An important reason to not choose this approach is that AppDaemon apps are class-based: they should subclass the mqtt.Mqtt class for MQTT apps and AppDaemon creates an object of this class and initializes it. So choosing this approach for standalone Rhasspy apps breaks API similarity with Rhasspy apps for AppDaemon. So I’m inclined to just implement this library with the class-based approach.

I’m curious what others think, though.

2 Likes

I think too that it’s not a good idea to break API similarity. But i like the Flask-like style :slight_smile:

Ced

I really like the Flask style implementation and would prefere it over the class based one just for simplicity. Another Pro-Flask point is that this kind of minimalistic API is easier to understand and implement. it just takes less code…
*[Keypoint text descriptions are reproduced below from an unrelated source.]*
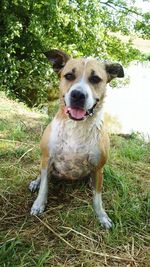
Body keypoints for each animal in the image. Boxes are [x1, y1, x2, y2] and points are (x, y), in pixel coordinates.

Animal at [29, 50, 124, 230]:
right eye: (69, 76)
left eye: (95, 79)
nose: (78, 95)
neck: (76, 126)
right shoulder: (47, 158)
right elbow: (44, 186)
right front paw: (38, 204)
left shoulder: (98, 168)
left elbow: (97, 197)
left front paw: (101, 216)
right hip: (44, 163)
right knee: (42, 175)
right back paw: (35, 182)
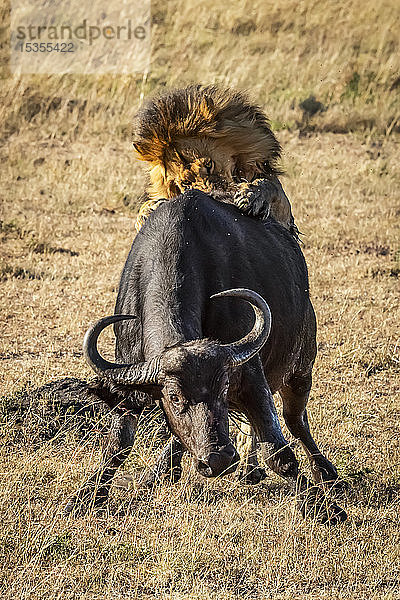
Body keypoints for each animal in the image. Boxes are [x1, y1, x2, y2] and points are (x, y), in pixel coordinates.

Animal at [133, 84, 298, 239]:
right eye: (185, 183)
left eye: (209, 165)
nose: (215, 198)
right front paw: (146, 211)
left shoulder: (283, 215)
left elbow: (268, 185)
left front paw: (251, 195)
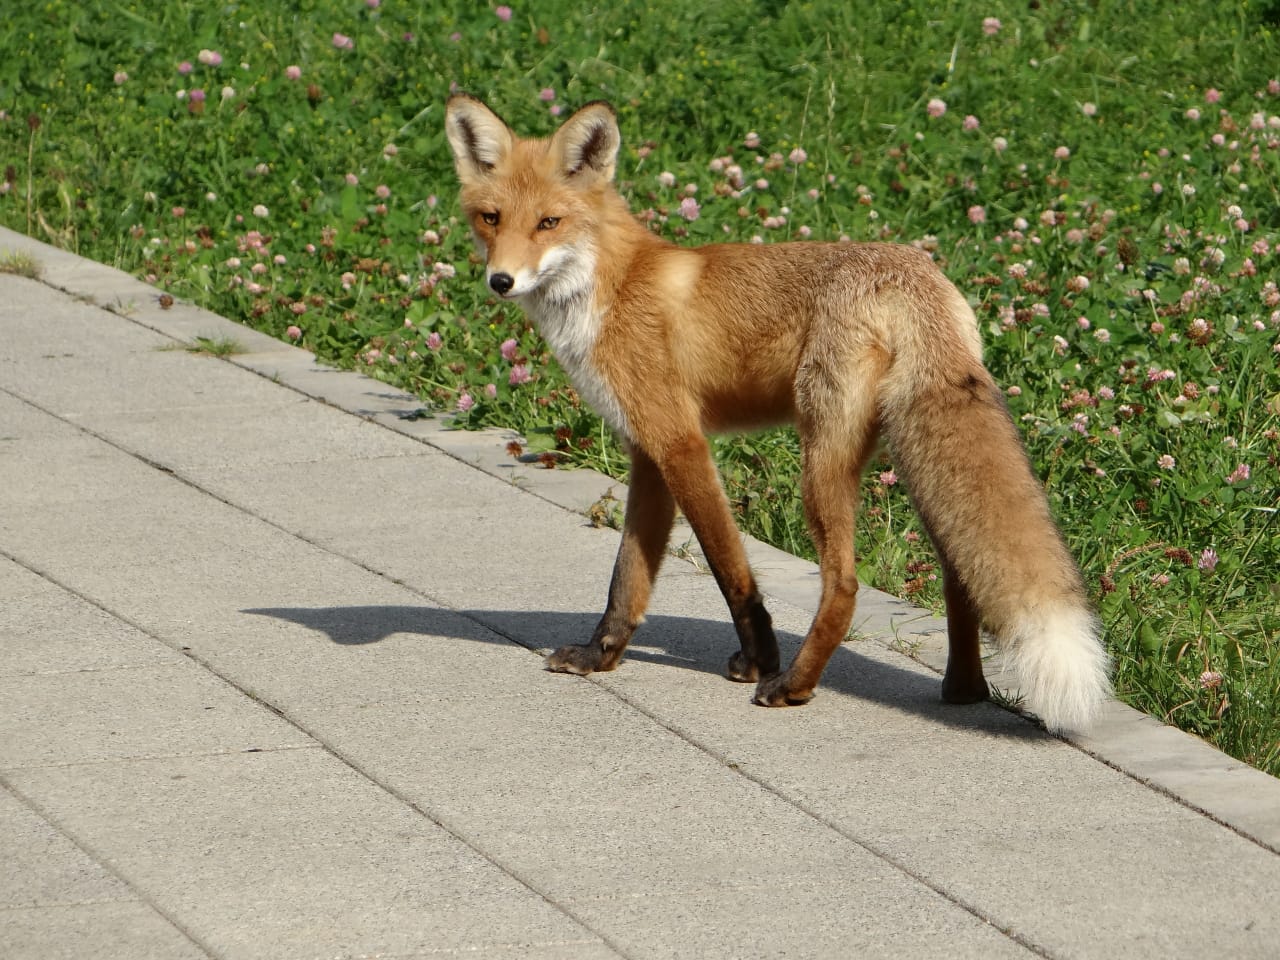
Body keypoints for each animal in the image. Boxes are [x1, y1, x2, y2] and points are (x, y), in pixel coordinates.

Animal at [442, 94, 1111, 732]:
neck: (611, 287)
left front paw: (759, 658)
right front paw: (599, 655)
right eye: (491, 218)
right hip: (916, 463)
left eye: (549, 223)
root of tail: (912, 274)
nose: (500, 280)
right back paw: (964, 690)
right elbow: (627, 579)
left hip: (821, 464)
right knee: (959, 573)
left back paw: (793, 685)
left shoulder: (680, 443)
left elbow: (729, 567)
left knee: (844, 585)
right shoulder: (648, 451)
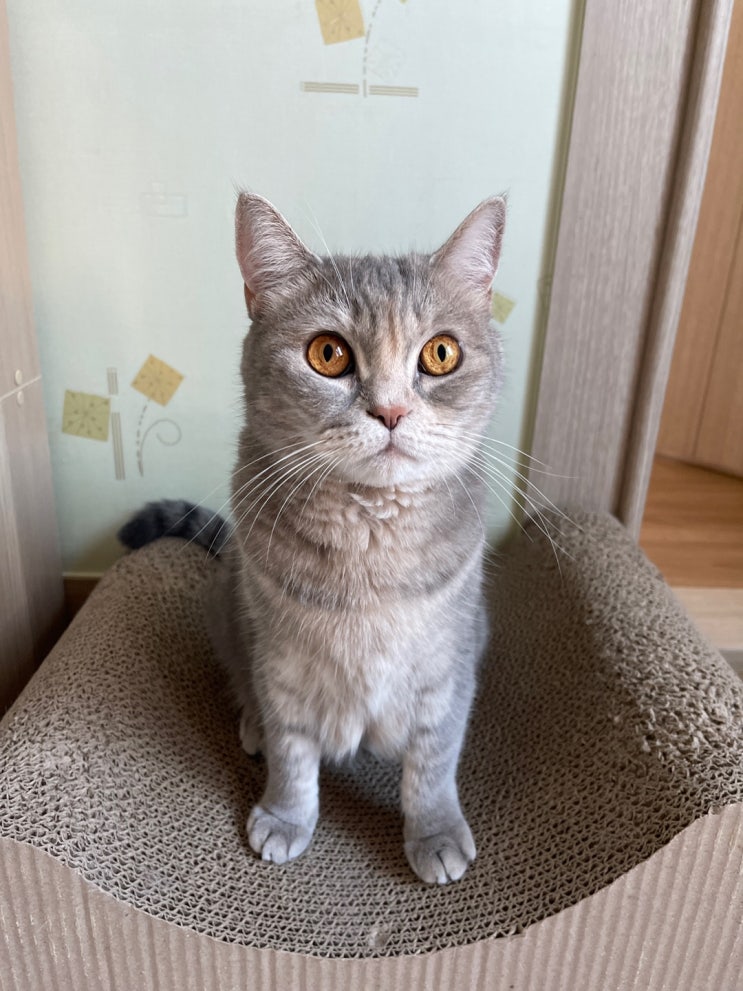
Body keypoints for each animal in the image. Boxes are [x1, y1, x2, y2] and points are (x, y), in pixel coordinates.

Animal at [121, 191, 506, 884]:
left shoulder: (448, 668)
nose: (391, 411)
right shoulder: (282, 665)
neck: (370, 545)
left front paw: (434, 832)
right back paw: (249, 726)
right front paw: (285, 817)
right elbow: (292, 753)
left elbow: (433, 763)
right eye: (329, 354)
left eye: (440, 354)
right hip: (225, 611)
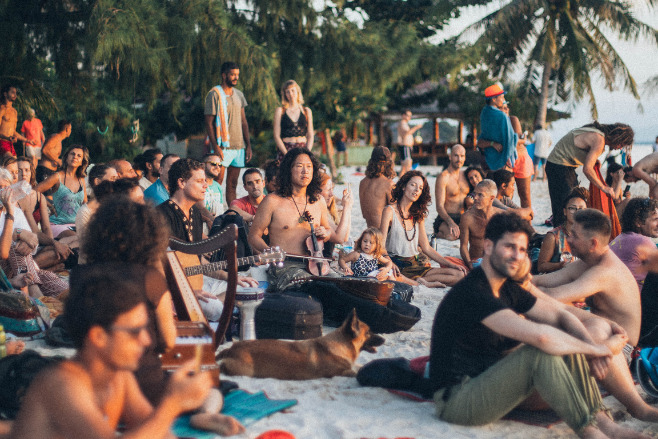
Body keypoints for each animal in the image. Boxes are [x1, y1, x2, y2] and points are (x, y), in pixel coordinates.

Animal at [218, 310, 386, 382]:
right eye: (369, 333)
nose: (384, 339)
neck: (342, 344)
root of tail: (231, 348)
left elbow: (359, 365)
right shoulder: (341, 372)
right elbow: (354, 371)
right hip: (245, 370)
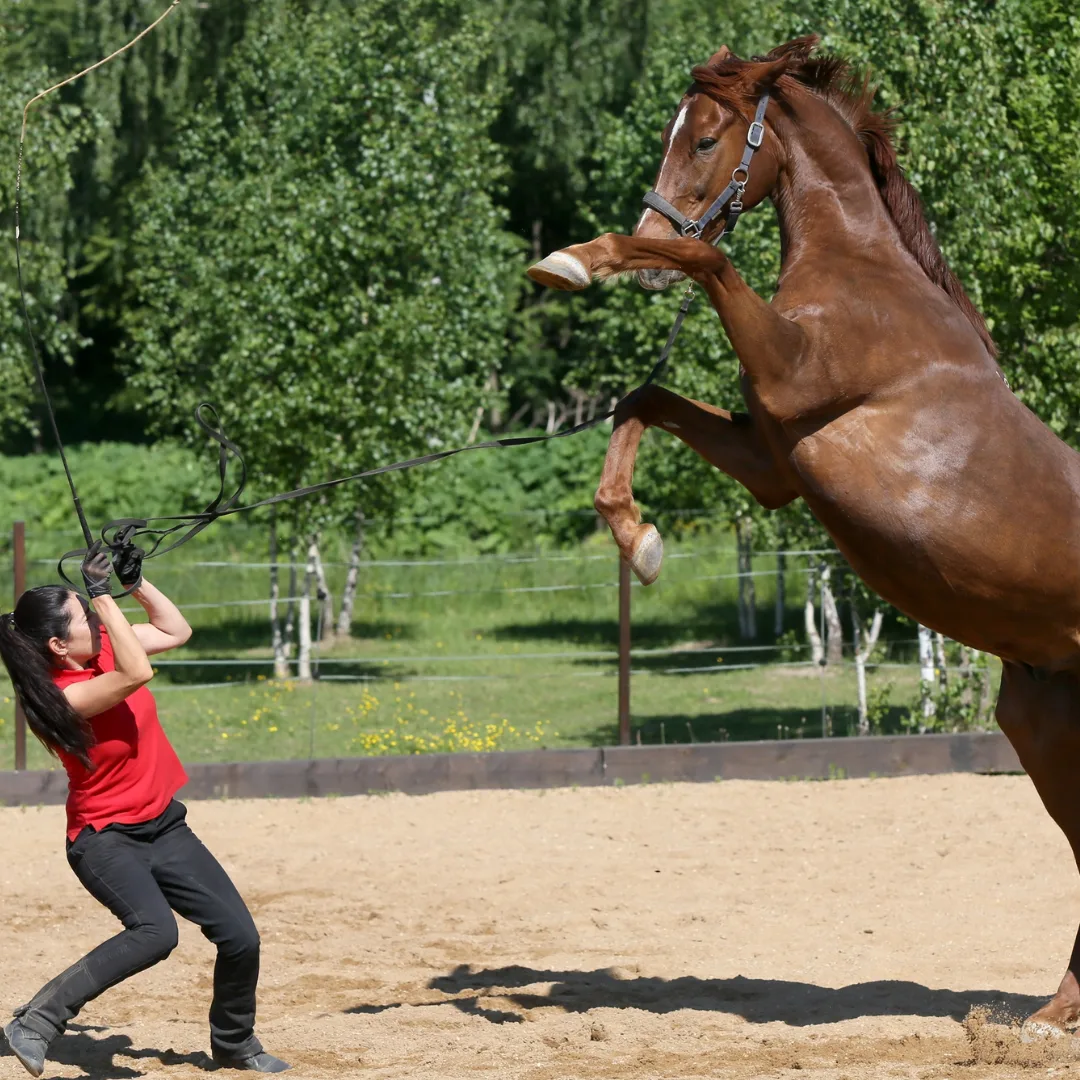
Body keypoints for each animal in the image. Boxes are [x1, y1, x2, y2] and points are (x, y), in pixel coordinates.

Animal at [526, 35, 1080, 1038]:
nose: (653, 222)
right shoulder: (770, 457)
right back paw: (1051, 1014)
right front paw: (639, 539)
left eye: (706, 139)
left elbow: (708, 271)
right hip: (1044, 723)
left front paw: (578, 260)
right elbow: (641, 399)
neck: (863, 272)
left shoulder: (789, 380)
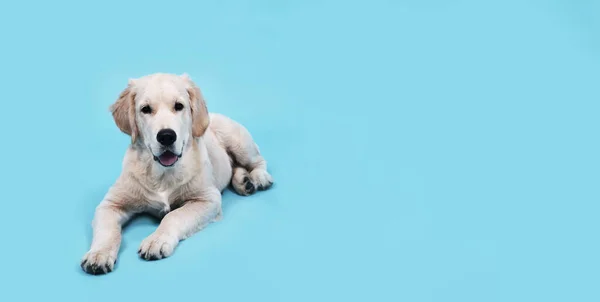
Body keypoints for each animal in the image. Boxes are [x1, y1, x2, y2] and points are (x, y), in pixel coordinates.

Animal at [81, 72, 274, 274]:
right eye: (145, 109)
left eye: (179, 106)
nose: (166, 136)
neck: (162, 172)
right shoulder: (110, 204)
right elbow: (107, 230)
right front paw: (98, 254)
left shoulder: (207, 199)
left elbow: (173, 216)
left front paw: (156, 241)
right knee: (234, 166)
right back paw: (243, 181)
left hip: (239, 141)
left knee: (257, 160)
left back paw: (259, 178)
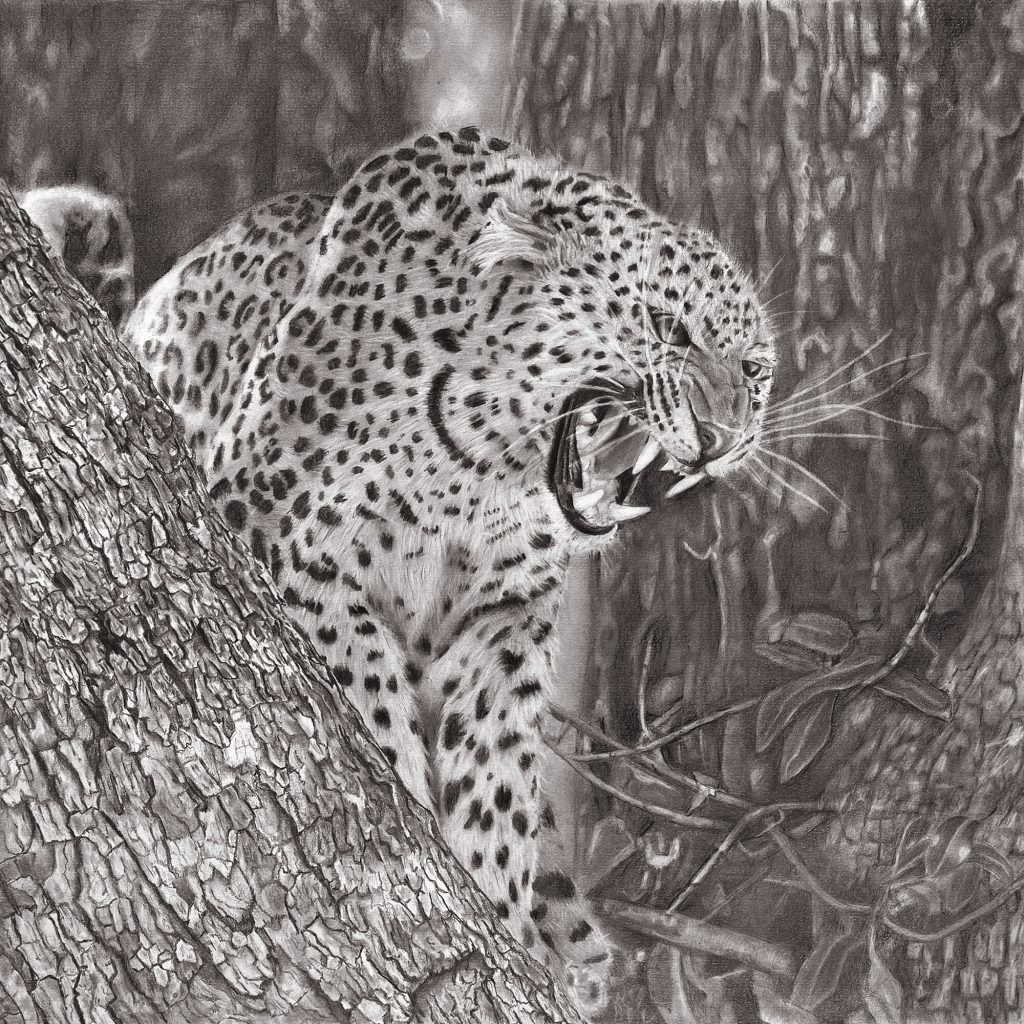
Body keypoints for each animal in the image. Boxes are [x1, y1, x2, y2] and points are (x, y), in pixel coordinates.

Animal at [22, 126, 775, 1014]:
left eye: (755, 370)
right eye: (668, 326)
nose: (725, 436)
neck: (486, 456)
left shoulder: (506, 614)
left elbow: (494, 766)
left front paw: (493, 897)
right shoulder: (273, 528)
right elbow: (360, 675)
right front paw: (402, 780)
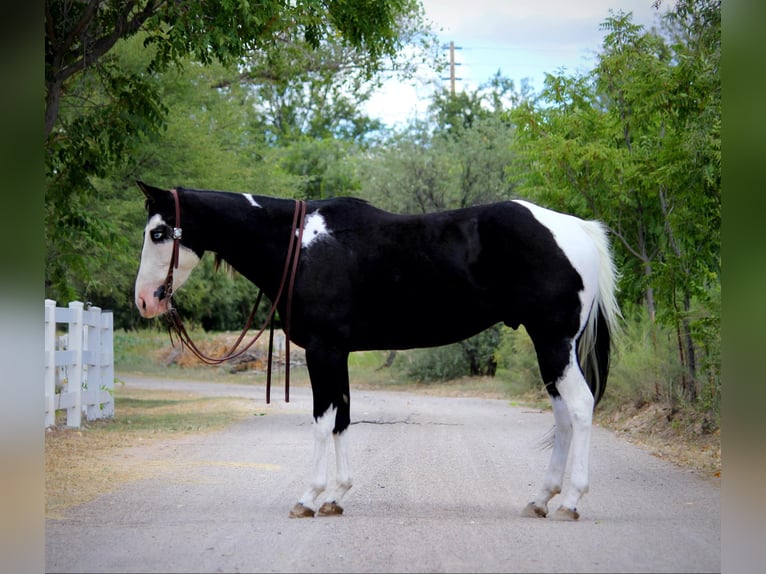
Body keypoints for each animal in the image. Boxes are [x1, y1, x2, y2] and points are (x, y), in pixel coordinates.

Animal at [134, 181, 621, 521]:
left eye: (159, 232)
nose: (145, 301)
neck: (301, 245)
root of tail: (578, 229)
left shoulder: (323, 351)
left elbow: (322, 421)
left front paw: (309, 497)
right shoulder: (339, 354)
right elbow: (343, 419)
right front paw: (335, 497)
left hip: (554, 343)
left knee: (579, 408)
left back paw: (570, 502)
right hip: (552, 348)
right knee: (563, 417)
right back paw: (540, 500)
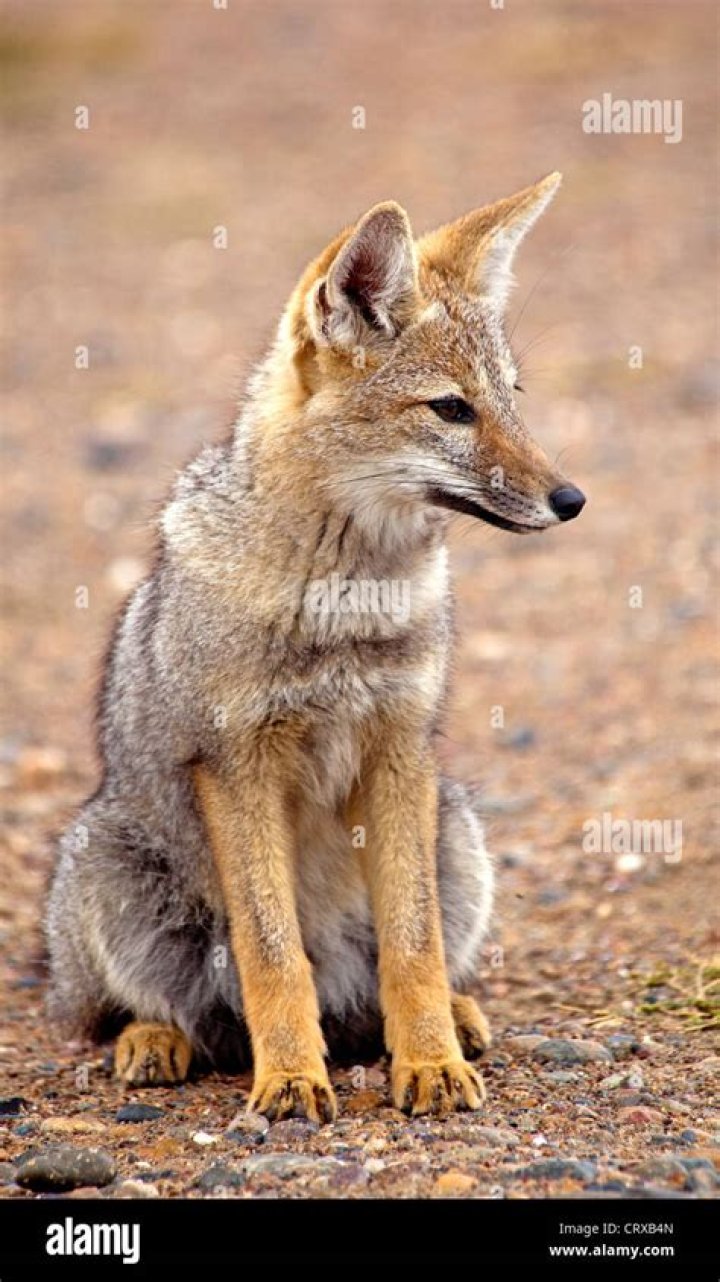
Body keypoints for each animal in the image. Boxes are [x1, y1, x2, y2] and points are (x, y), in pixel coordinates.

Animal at [46, 172, 585, 1122]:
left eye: (514, 397)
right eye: (452, 409)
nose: (572, 499)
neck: (344, 608)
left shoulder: (401, 748)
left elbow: (413, 945)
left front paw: (430, 1062)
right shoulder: (237, 764)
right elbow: (270, 952)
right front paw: (292, 1078)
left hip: (455, 829)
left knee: (390, 977)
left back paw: (455, 1015)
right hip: (112, 872)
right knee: (133, 1013)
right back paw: (155, 1040)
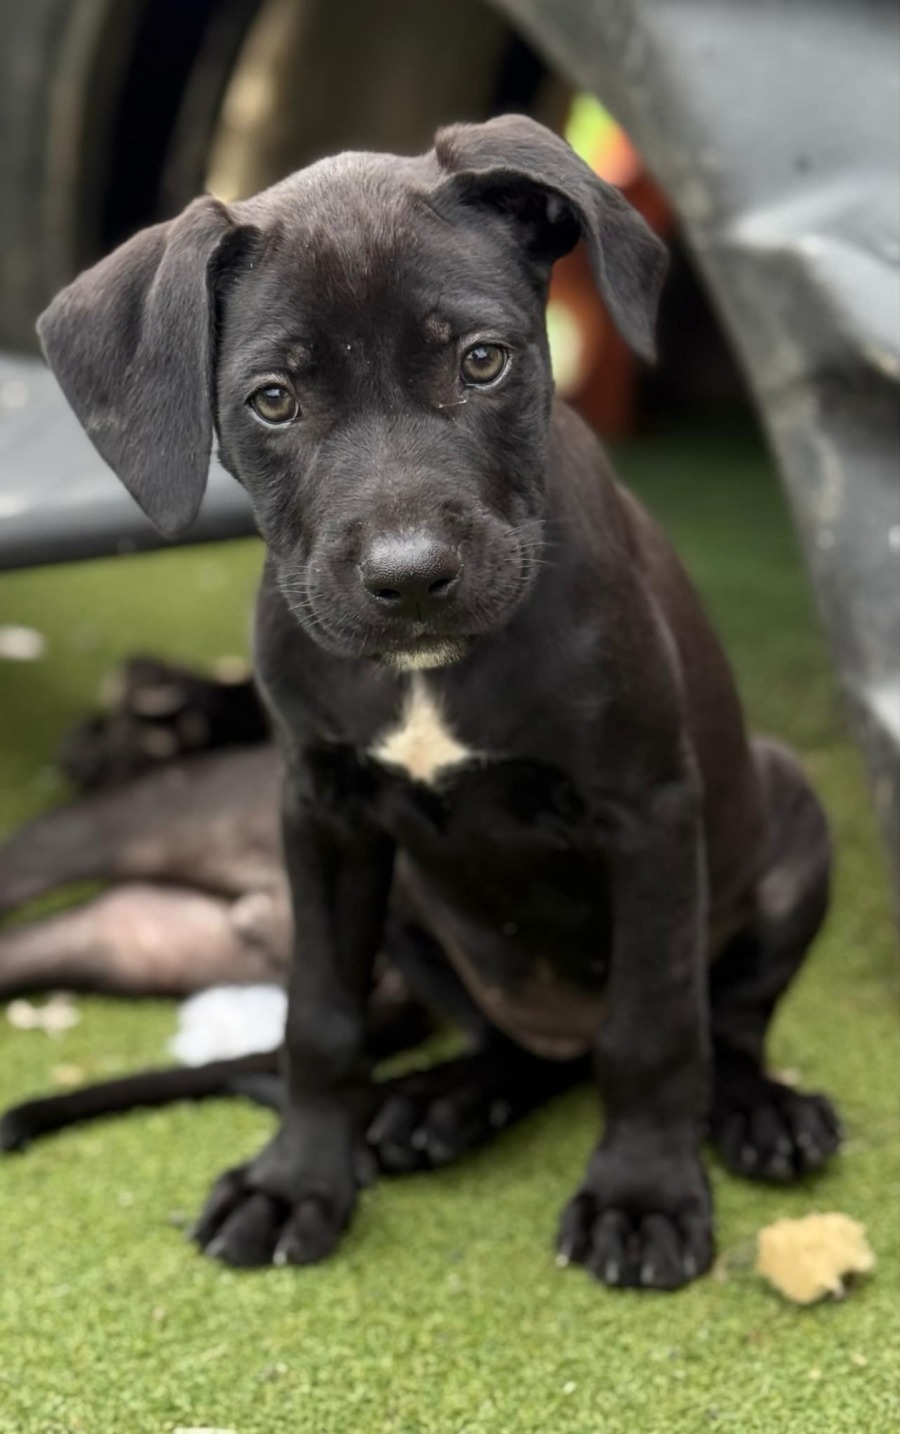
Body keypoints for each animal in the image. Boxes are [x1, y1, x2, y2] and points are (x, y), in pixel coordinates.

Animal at [27, 114, 841, 1289]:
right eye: (274, 399)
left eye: (482, 360)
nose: (411, 579)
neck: (426, 672)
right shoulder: (322, 814)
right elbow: (319, 1018)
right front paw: (296, 1181)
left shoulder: (647, 810)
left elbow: (655, 1026)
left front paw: (642, 1194)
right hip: (416, 904)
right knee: (514, 1049)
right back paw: (441, 1103)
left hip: (783, 813)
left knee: (719, 1022)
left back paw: (758, 1112)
i understand however the more linear approach using classes. Would using this make it easier to adapt to changes at AppDaemon in future?

Well, I do like the Flask-style API too, it’s easier to reason about, especially for simple apps. And it saves an indentation level :slight_smile: it’s just that using the class-based approach for both types of apps would make the standalone and AppDaemon versions of the API as good as identical. If I’m using the Flask-style approach for standalone apps and the class-based approach for AppDaemon apps, the APIs would still be very similar (just compare the Flask-style example to the first AppDaemon example in this post), but if you have been writing standalone apps in the Flask-style API and then for some reason switch to developing for AppDaemon (or the other way around), you suddenly have to change your programming style a bit.

This may seem like hair-splitting, but I want to start from a clean base now so I don’t have to rewrite the fundamentals of the API later. So I want to look at all the options now and hear other opinions.

@daniele_athome you’re probably the one with most experience in AppDaemon from the participants in this discussion, what do you think about it?

1 Like

Can you use the alternative AppDaemon implementation approach outlined here? Using this approach based on ADBase might allow you to build something Flask-like as you are proposing. You would still need to sub-class ADBase for your app, but the MQTT or HASS plugins can then be used via “accessors” without resorting to sub-classing.

Nice find! I forgot about this alternative. But those plugin objects are still defined inside the class, no? And AppDaemon only initializes an app when it finds a subclass of ad.ADBase defined in a file. As far as I know, other code in the file outside the class definition is not executed by AppDaemon. How should the code for the AppDaemon time app look like with this approach, according to you?